The year is 2017. In São Paulo, near Pinheiros station, information security expert Raul Candido enters a corridor with graffiti walls and neon signs. He carries a box with an X-ray film under his arms. He is in Garoa Hacker Space and will place his first chip.
Raul is part of a growing Brazilian community experimenting on their bodies. Biohacking is a movement that mixes biology with a culture of hacker experimentation and the search for new features.

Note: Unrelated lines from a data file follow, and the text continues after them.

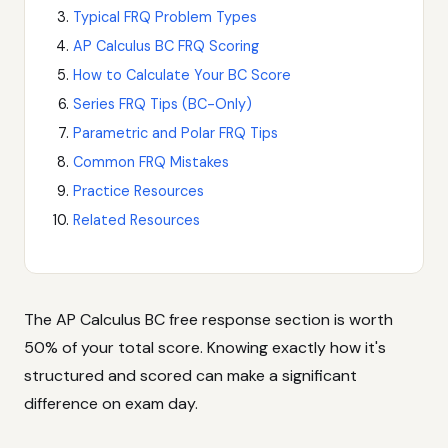
Typical FRQ Problem Types
AP Calculus BC FRQ Scoring
How to Calculate Your BC Score
Series FRQ Tips (BC-Only)
Parametric and Polar FRQ Tips
Common FRQ Mistakes
Practice Resources
Related Resources
The AP Calculus BC free response section is worth
50% of your total score. Knowing exactly how it's
structured and scored can make a significant
difference on exam day.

In Garoa, Raul Candido enters through a room with an arcade and passes a kitchen. There are stickers everywhere. On the refrigerator door it says, “If you’re going to post your experiences here, label them well so no one will mistake them for a snack.”
Inside, some 3D printers and benches with various tools share space with a biohacker wheel, including anthropologist Clarissa Hack, journalist and visual artist Rita Wu, synthetic biologist Eduardo Padilha.
But Raul walks up to Gutemberg Nunes, an information security and body piercing specialist. The procedure is fast and everything they need comes in the kit imported from abroad: material to sterilize the environment, a syringe and a chip protected by a biocompatible glass capsule.
The search for new functions for the human body
Technically, an implant is any foreign part that is inserted into the human body. They can be used to add, replace or replace a function in the body, often for aesthetic or medical purposes.
But bio hackers are really interested in finding more creative uses, such as a cryptographic key to activate lights or trigger emergency calls, archive health data, bitcoin wallet number, Tinder contact details, and even pay for Swedish train company STW’s transportation ticket. , has already adapted to the trend.
Raul uses a radio frequency implant from Dangerous Things and a proximity communication protocol. He used the device for the first time to store a poem. In another, he quoted an excerpt from the book Os Dias da Peste, written by his friend Fábio Fernandes.
He says he first heard of the implants during BSides, a hacker event that took place in São Paulo. He soon became interested in the subject and a few months later went to Garoa Hacker Space to have the implant.
Since then, it has been following the growth of the bioattack scene in the country. “Biohacking goes far beyond taking a drug or injecting a particular implant, but understanding how we relate to technology and our bodies,” he explains.
Tupiniquim biohacker movement
Juliano Sanches is a researcher at Unicamp (Campinas State University) and studies the Brazilian biohacker community. According to him, the movement consists of people who are interested in changing the performance of the human body, guided by ethical principles such as open source and free software applied to the principles of the biological sciences.
The group is associated with other terms such as Garage Medicine or Do-It-Yourself Biology (Do It Yourself) and became popular in the United States in 2005.
In Brazil, biohackers are anthropologists, biologists, physicists, computer scientists, and in many cases chronic disease patients seeking solutions that established medicine cannot offer.
Raul Candido is one of those Brazilians who started looking at their own bodies and asking unconventional questions. The biohacker movement is slowly spreading across the country and has grown organically in recent years, according to Raul.
One of the factors that led to this popularity is the internet. Today, there is no longer any need to go to Garoa in São Paulo to find a place to chat on the subject.
Groups on Telegram, blogs like Hacker Culture or events like BSides and H2HC gather information for those who want to learn more about the topic. And who knows, try to hack the organism itself.
Source: Tec Mundo

I am Bret Jackson, a professional journalist and author for Gadget Onus, where I specialize in writing about the gaming industry. With over 6 years of experience in my field, I have built up an extensive portfolio that ranges from reviews to interviews with top figures within the industry. My work has been featured on various news sites, providing readers with insightful analysis regarding the current state of gaming culture.